L’episodio si aggiunge alle decine simili registrati in questi mesi e fa salire il bilancio dei bambini palestinesi massacrati a una cifra spaventosa e difficilmente quantificabile, ma certamente superiore a ventimila. Con questo bilancio, è raccapricciante il fatto che proprio una strage di minori, molto probabilmente causata da un missile israeliano, possa fornire l’occasione al regime di Netanyahu e ai suoi alleati in Occidente l’occasione per allargare il conflitto, con conseguenze ancora più gravi di quelle a cui si sta assistendo a Gaza.

Ugualmente incredibile è il fatto che lo sdegno espresso per l’attacco di sabato dal regime israeliano riguardi un territorio (le alture del Golan) occupato illegalmente e una popolazione (arabi drusi) che per la maggior parte non accetta l’occupazione sionista. Occupato nella guerra dei Sei Giorni nel 1967, il Golan siriano è stato poi annesso da Israele nel 1981. Questo status non è riconosciuto dalla comunità internazionale, ma, grazie alla protezione americana, il regime sionista opera regolarmente in violazione del diritto internazionale senza pagare in pratica nessuna conseguenza. Molti abitanti drusi delle alture continuano a identificarsi come siriani e rifiutano la cittadinanza israeliana. Una prova del clima prevalente sono state le proteste e l’allontanamento forzato dai funerali dei ragazzi uccisi a Majdal Shams del ministro israeliano delle Finanze di estrema destra, Bezalel Smotrich, il quale cercava di capitalizzare politicamente la tragedia appena accaduta.

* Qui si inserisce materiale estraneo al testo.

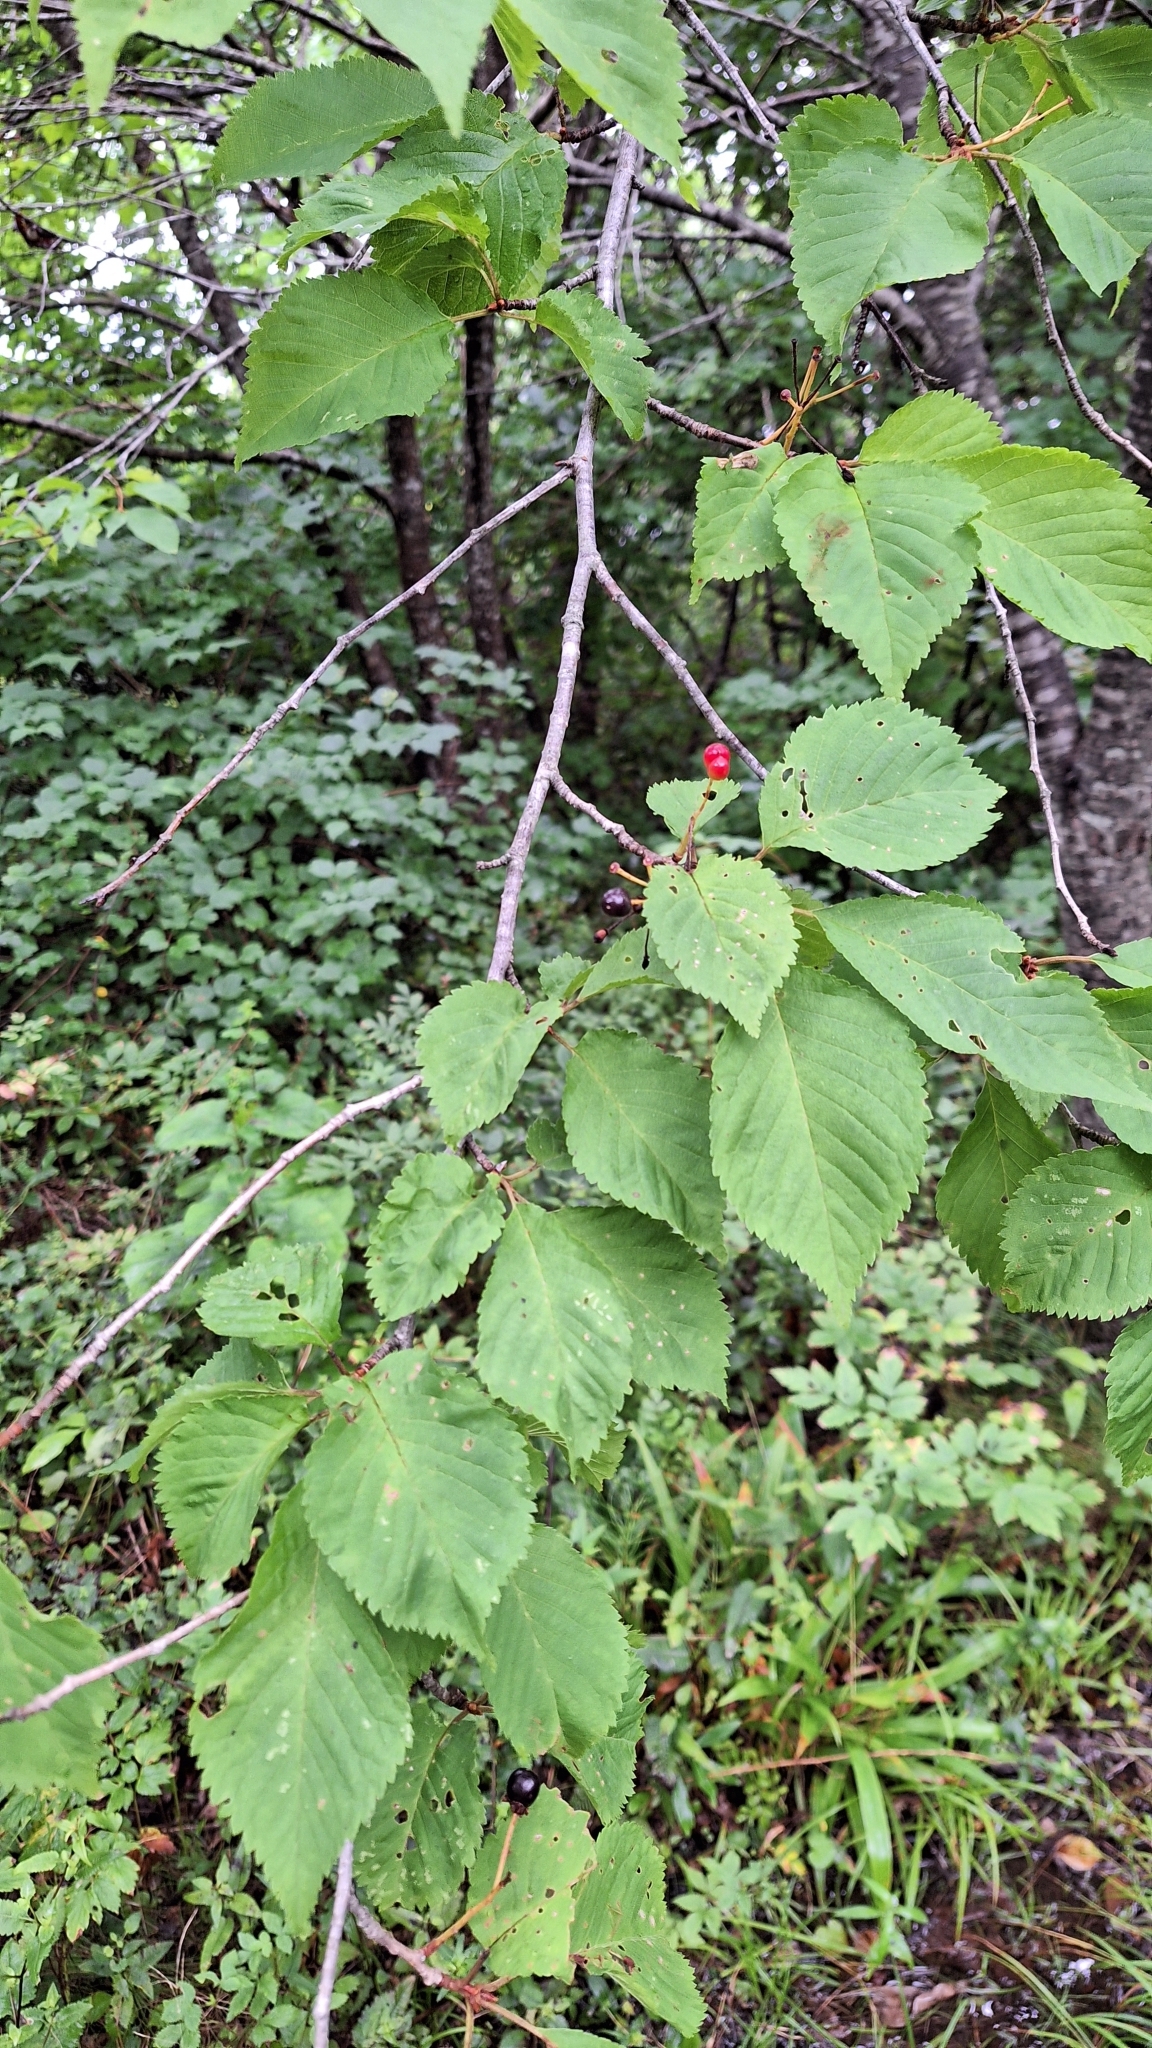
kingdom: Plantae
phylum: Tracheophyta
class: Magnoliopsida
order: Rosales
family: Rosaceae
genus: Prunus
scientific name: Prunus maximowiczii
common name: Korean cherry
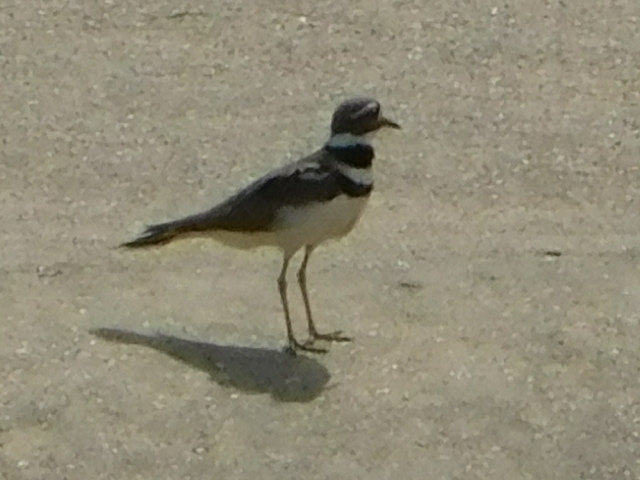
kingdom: Animalia
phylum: Chordata
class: Aves
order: Charadriiformes
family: Charadriidae
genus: Charadrius
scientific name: Charadrius vociferus
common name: Killdeer
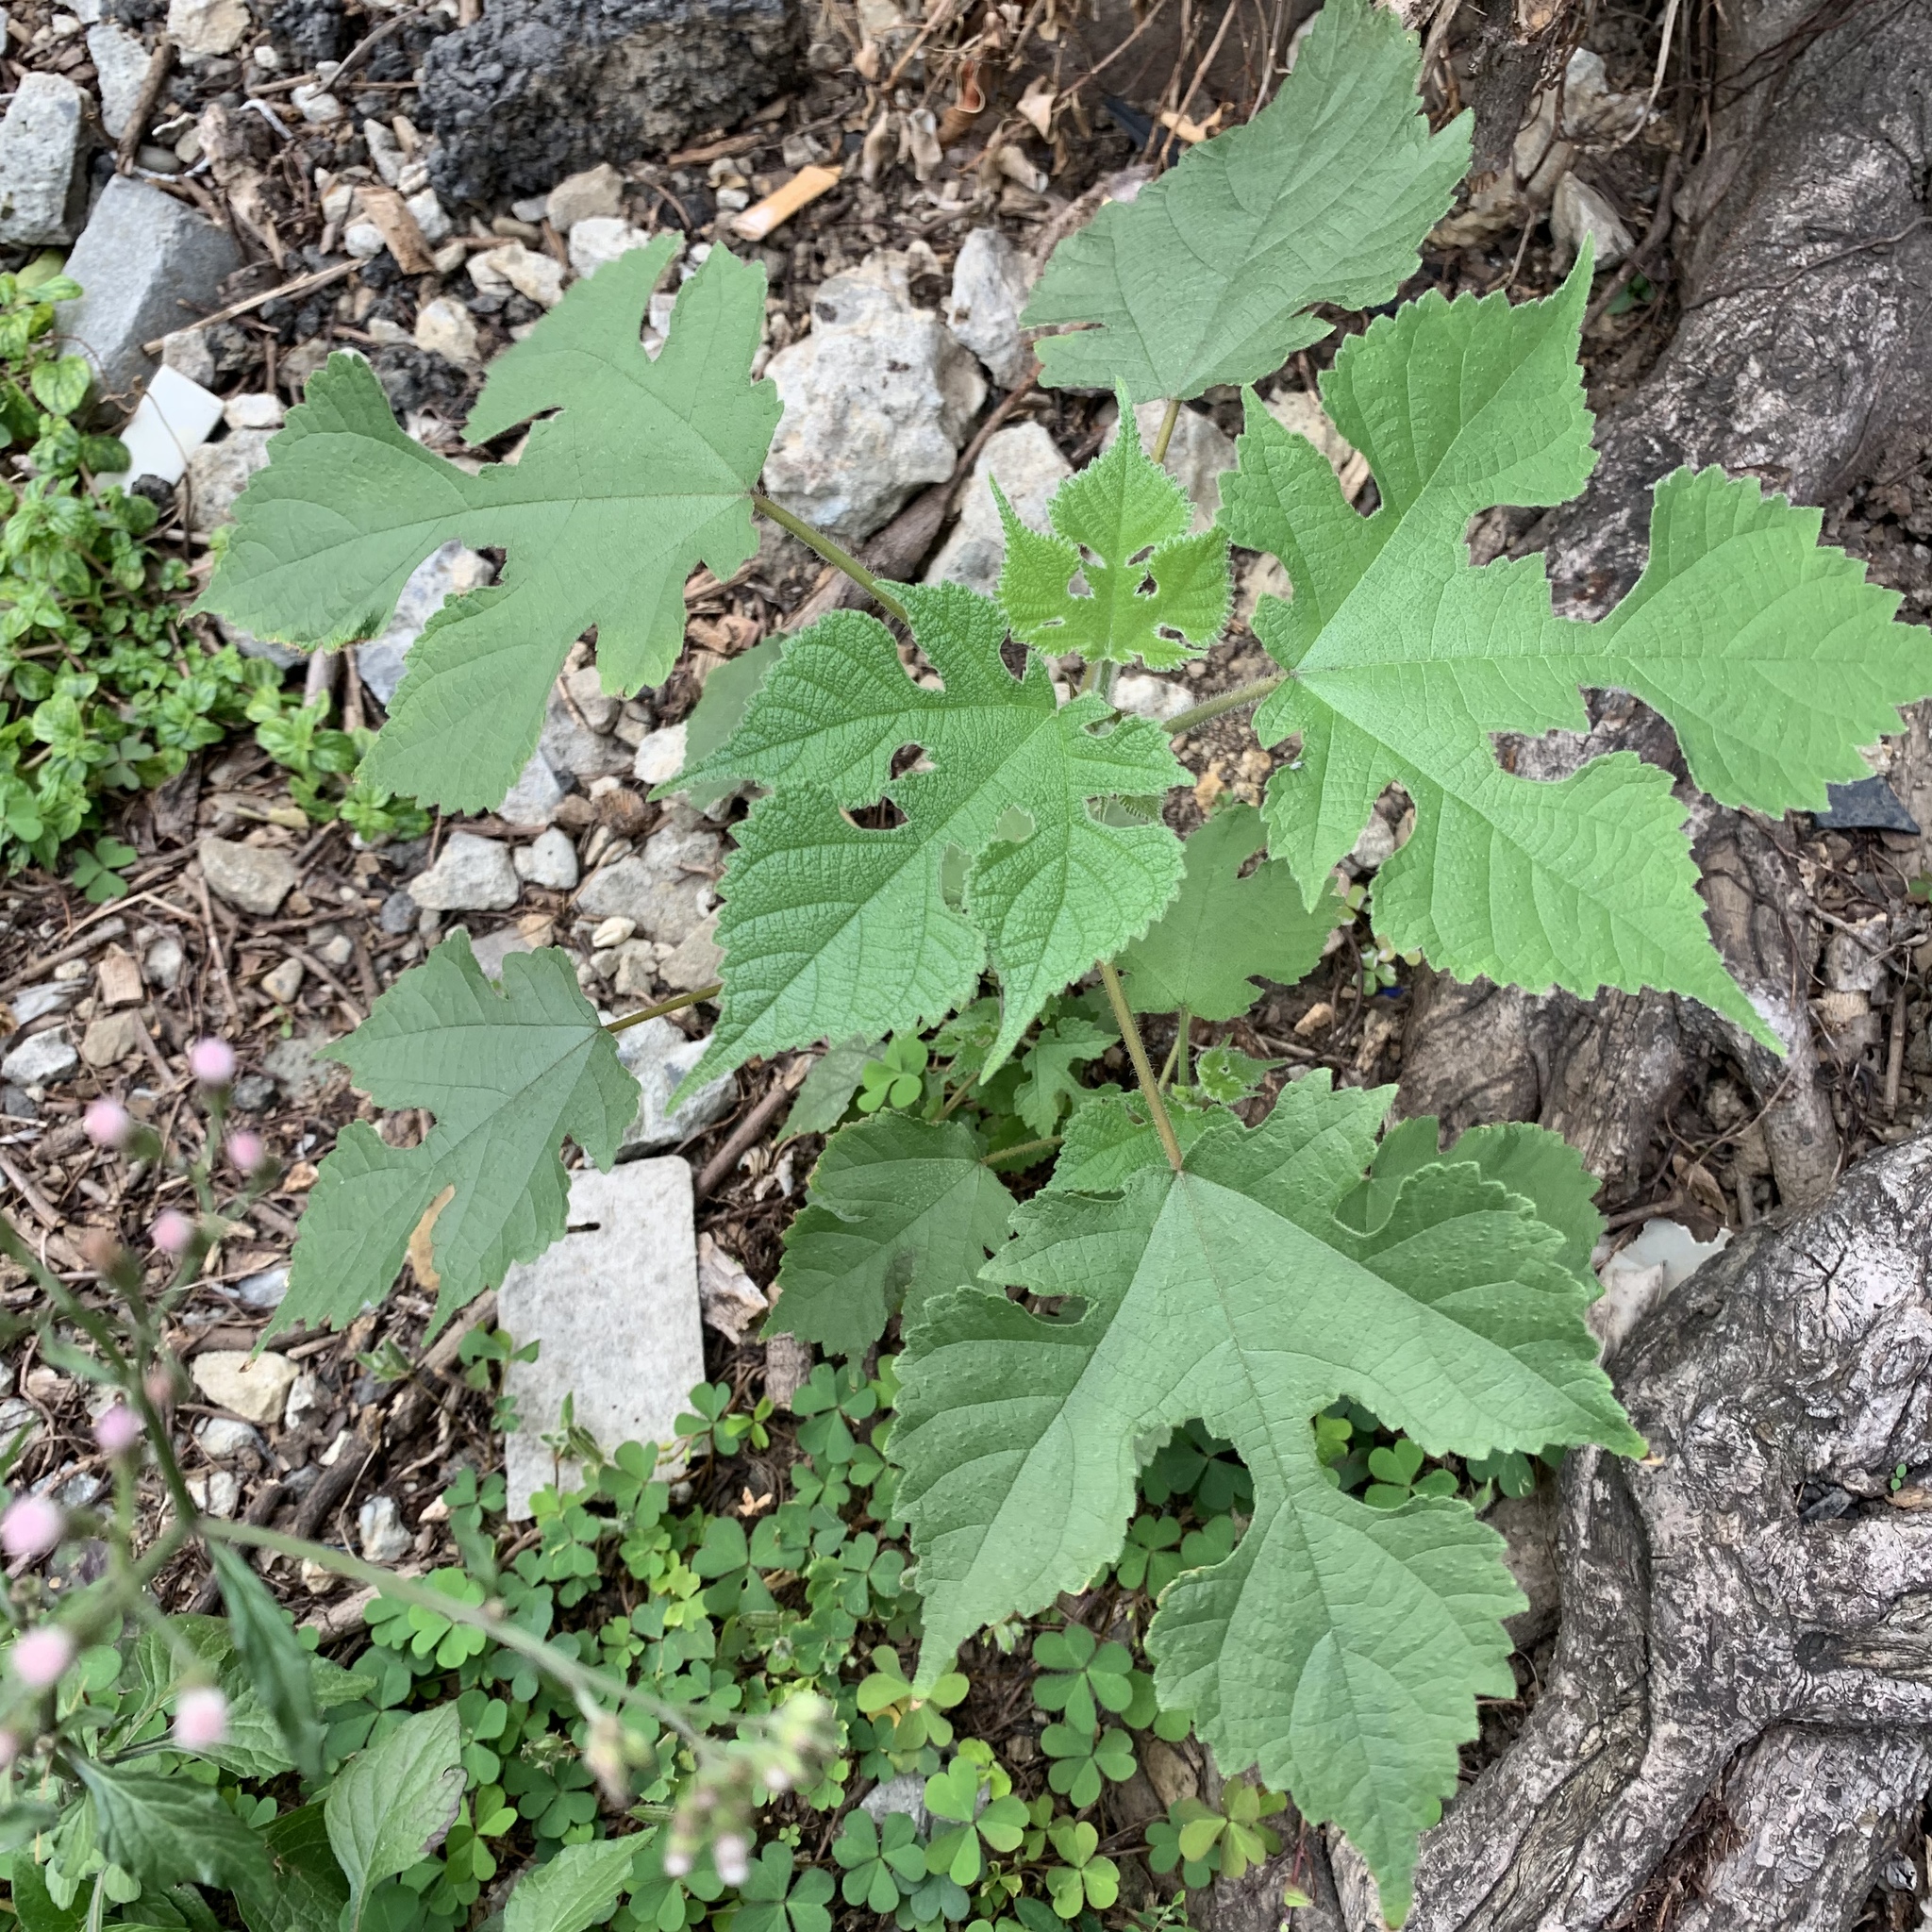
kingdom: Plantae
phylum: Tracheophyta
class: Magnoliopsida
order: Rosales
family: Moraceae
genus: Broussonetia
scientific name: Broussonetia papyrifera
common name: Paper mulberry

Ancora una volta, insomma, l’evolversi della situazione al confine con il Libano dipenderà dal gioco di equilibri tra gli interessi di Tel Aviv e Washington, nonché delle varie fazioni all’interno dei governi e degli apparati militari dei due alleati e dal peso del “deterrente” di Hezbollah. Un vertice governativo di emergenza ha assegnato a Netanyahu e al ministro della Difesa l’autorità di decidere i tempi e le modalità di eventuali iniziative in risposta all’attacco di sabato, ma ciò non comporta necessariamente che questi poteri verranno utilizzati. Il gioco di Netanyahu, che intende spingere sempre più in là i limiti della crisi, rischia di esplodere prima o poi tra le mani del premier/criminale di guerra. A quel punto, la reazione dell’Asse della Resistenza non potrebbe che abbandonare ogni cautela e toccherebbe in sostanza agli Stati Uniti la decisione di infiammare ancora di più la situazione o finire per raccogliere i cocci del regime sionista.